*Activity*. Go through the entries below and print, exactly, the lines starting at the one with "Experiment, Theory, Representation" and ending at the one with "554 then a plaine", keeping both ends and no others.

Stored data:

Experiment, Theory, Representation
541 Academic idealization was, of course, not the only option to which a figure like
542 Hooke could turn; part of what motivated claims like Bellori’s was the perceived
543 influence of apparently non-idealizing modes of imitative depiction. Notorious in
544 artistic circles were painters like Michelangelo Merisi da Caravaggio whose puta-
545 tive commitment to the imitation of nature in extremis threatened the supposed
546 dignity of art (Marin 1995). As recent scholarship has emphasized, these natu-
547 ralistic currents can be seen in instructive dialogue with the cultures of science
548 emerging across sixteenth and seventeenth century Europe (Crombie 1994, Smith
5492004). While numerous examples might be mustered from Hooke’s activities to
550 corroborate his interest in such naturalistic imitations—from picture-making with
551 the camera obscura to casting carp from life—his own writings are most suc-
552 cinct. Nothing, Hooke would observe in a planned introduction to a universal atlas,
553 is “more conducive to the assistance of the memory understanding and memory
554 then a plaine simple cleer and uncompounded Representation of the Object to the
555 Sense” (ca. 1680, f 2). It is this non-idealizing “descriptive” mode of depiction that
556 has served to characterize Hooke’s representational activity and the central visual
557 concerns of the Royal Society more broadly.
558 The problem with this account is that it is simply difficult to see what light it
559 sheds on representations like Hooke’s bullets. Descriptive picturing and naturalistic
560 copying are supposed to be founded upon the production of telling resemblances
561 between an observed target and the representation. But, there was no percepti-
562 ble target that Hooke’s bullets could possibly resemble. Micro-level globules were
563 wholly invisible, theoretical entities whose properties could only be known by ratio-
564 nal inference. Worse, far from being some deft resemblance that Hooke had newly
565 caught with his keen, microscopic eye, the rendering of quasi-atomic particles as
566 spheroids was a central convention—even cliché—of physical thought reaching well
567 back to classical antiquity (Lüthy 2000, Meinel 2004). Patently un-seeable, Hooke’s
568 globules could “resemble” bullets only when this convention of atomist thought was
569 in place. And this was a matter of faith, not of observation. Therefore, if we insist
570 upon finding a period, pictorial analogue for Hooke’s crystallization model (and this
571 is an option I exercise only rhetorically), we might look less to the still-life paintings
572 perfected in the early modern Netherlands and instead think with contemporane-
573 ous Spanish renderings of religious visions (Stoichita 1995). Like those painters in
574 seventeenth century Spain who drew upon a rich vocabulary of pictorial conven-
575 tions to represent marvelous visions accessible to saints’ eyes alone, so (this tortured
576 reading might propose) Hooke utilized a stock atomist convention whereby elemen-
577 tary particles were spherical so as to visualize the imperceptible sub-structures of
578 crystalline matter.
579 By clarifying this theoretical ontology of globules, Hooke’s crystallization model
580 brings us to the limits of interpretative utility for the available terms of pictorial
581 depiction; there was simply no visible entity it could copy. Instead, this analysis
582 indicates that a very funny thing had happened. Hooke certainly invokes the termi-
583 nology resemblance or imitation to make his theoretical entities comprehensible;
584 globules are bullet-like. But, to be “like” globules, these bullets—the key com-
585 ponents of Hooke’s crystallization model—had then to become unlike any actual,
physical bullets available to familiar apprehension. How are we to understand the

==

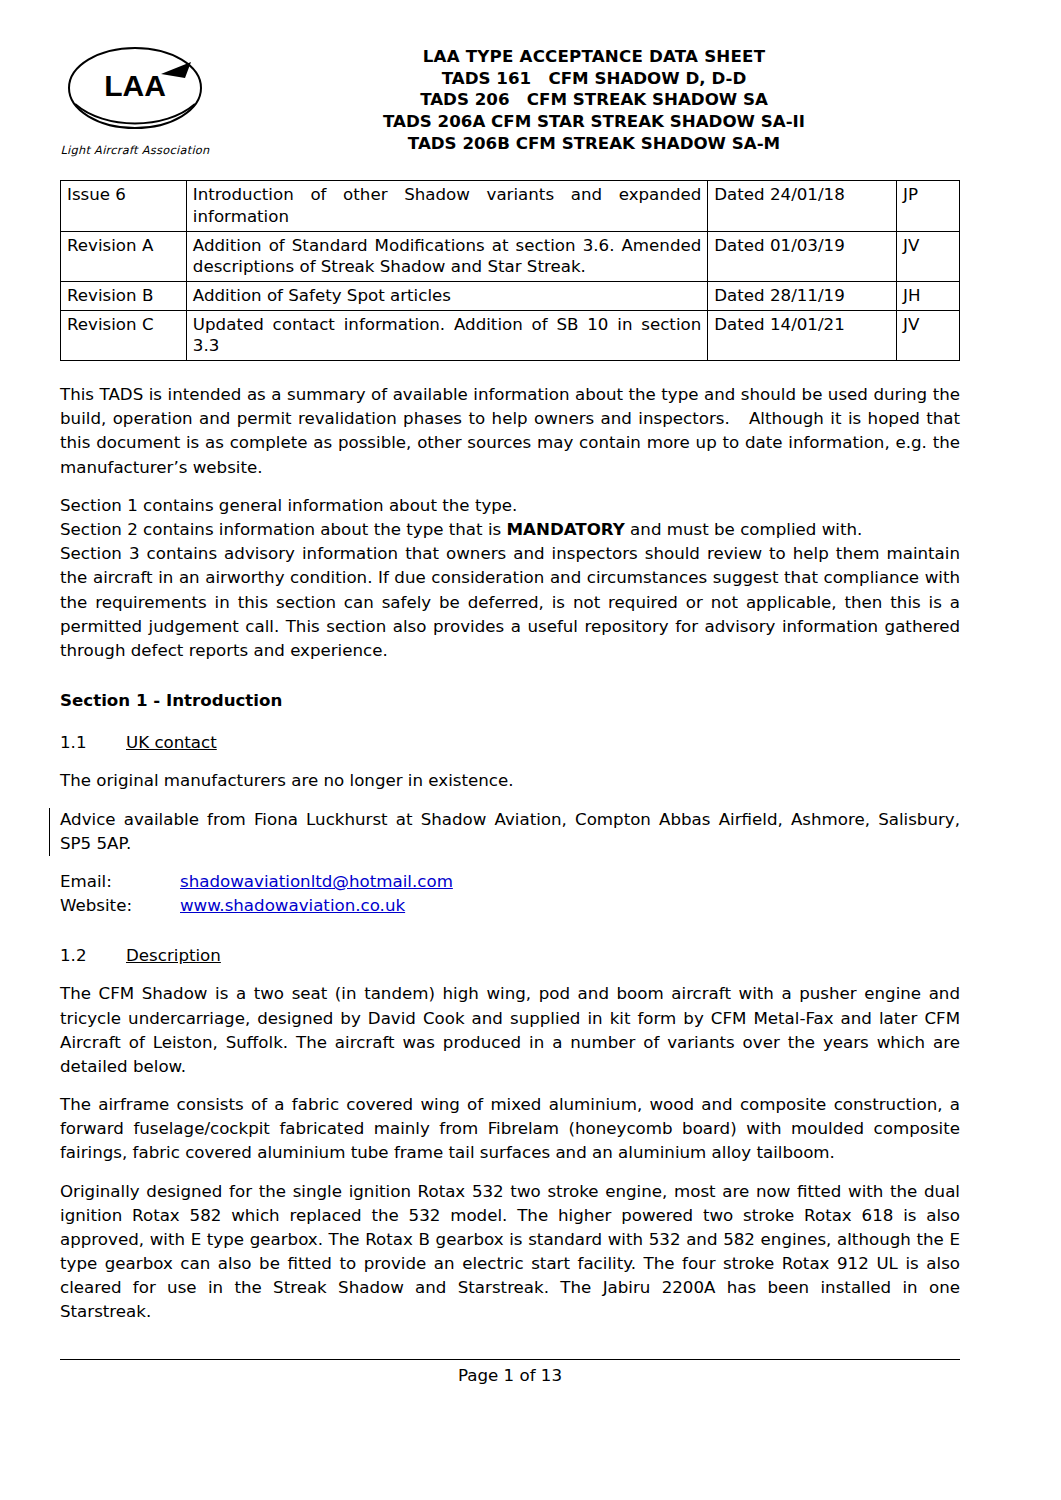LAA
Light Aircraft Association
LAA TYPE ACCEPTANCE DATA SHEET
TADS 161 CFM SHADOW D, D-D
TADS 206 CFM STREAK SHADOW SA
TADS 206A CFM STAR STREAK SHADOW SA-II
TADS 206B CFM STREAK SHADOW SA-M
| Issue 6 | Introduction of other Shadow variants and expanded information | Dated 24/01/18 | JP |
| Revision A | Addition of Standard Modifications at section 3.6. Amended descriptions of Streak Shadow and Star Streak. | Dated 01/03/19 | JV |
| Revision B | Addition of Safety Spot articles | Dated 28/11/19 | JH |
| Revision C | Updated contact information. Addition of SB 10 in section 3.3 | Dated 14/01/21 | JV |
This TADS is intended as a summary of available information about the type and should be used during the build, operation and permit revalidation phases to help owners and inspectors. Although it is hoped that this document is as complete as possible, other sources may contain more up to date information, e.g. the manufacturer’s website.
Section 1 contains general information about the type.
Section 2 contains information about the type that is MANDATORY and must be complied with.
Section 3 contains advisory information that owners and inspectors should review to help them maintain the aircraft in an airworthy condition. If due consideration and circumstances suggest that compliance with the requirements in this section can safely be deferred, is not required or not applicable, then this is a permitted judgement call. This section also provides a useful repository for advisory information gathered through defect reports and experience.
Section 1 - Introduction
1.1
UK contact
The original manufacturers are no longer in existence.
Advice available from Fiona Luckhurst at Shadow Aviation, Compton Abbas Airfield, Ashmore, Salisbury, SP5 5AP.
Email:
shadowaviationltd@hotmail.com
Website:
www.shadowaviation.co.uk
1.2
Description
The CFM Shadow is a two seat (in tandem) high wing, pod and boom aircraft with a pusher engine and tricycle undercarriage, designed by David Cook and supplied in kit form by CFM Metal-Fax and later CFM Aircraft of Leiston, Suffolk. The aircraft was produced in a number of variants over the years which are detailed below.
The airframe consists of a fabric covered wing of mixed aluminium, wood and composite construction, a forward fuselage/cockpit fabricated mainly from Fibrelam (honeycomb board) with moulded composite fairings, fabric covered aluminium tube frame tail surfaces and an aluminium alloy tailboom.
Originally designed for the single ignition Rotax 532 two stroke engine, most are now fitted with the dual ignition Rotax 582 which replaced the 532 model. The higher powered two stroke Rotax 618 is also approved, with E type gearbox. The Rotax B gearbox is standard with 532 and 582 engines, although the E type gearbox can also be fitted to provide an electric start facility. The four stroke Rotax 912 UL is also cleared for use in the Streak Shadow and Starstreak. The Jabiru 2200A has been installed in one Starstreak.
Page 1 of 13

*Answer box*.
Experiment, Theory, Representation
541 Academic idealization was, of course, not the only option to which a figure like
542 Hooke could turn; part of what motivated claims like Bellori’s was the perceived
543 influence of apparently non-idealizing modes of imitative depiction. Notorious in
544 artistic circles were painters like Michelangelo Merisi da Caravaggio whose puta-
545 tive commitment to the imitation of nature in extremis threatened the supposed
546 dignity of art (Marin 1995). As recent scholarship has emphasized, these natu-
547 ralistic currents can be seen in instructive dialogue with the cultures of science
548 emerging across sixteenth and seventeenth century Europe (Crombie 1994, Smith
5492004). While numerous examples might be mustered from Hooke’s activities to
550 corroborate his interest in such naturalistic imitations—from picture-making with
551 the camera obscura to casting carp from life—his own writings are most suc-
552 cinct. Nothing, Hooke would observe in a planned introduction to a universal atlas,
553 is “more conducive to the assistance of the memory understanding and memory
554 then a plaine simple cleer and uncompounded Representation of the Object to the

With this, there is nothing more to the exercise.